Cell Image Segmentation Using Generative Adversarial Networks, Transfer Learning, and Augmentations

2019 
We address the problem of segmenting cell contours from microscopy images of human induced pluripotent Retinal Pigment Epithelial stem cells (iRPE) using Convolutional Neural Networks (CNN). Our goal is to compare the accuracy gains of CNN-based segmentation by using (1) un-annotated images via Generative Adversarial Networks (GAN), (2) annotated out-of-bio-domain images via transfer learning, and (3) a priori knowledge about microscope imaging mapped into geometric augmentations of a small collection of annotated images.
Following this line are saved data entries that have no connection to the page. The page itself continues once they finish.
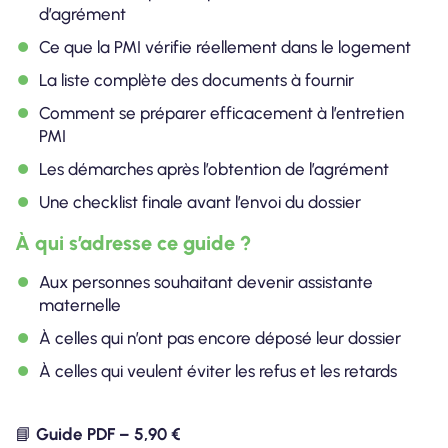
d’agrément
Ce que la PMI vérifie réellement dans le logement
La liste complète des documents à fournir
Comment se préparer efficacement à l’entretien
PMI
Les démarches après l’obtention de l’agrément
Une checklist finale avant l’envoi du dossier
À qui s’adresse ce guide ?
Aux personnes souhaitant devenir assistante
maternelle
À celles qui n’ont pas encore déposé leur dossier
À celles qui veulent éviter les refus et les retards
📘
Guide PDF – 5,90 €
First, the GAN learns an abstract representation of cell objects. Next, this unsupervised learned representation is transferred to the CNN segmentation models which are further fine-tuned on a small number of manually segmented iRPE cell images. Second, transfer learning is applied by pre-training a part of the CNN segmentation model with the COCO dataset containing semantic segmentation labels. The CNN model is then adapted to the iRPE cell domain using a small set of annotated iRPE cell images. Third, augmentations based on geometrical transformations are applied to a small collection of annotated images. All these approaches to training CNN-based segmentation model are compared to a baseline CNN model trained on a small collection of annotated images. For very small annotation counts, the results show accuracy improvements up to 20 % by the best approach in comparison to the accuracy achieved using a baseline U-Net model. For larger annotation counts these approaches asymptotically approach the same accuracy.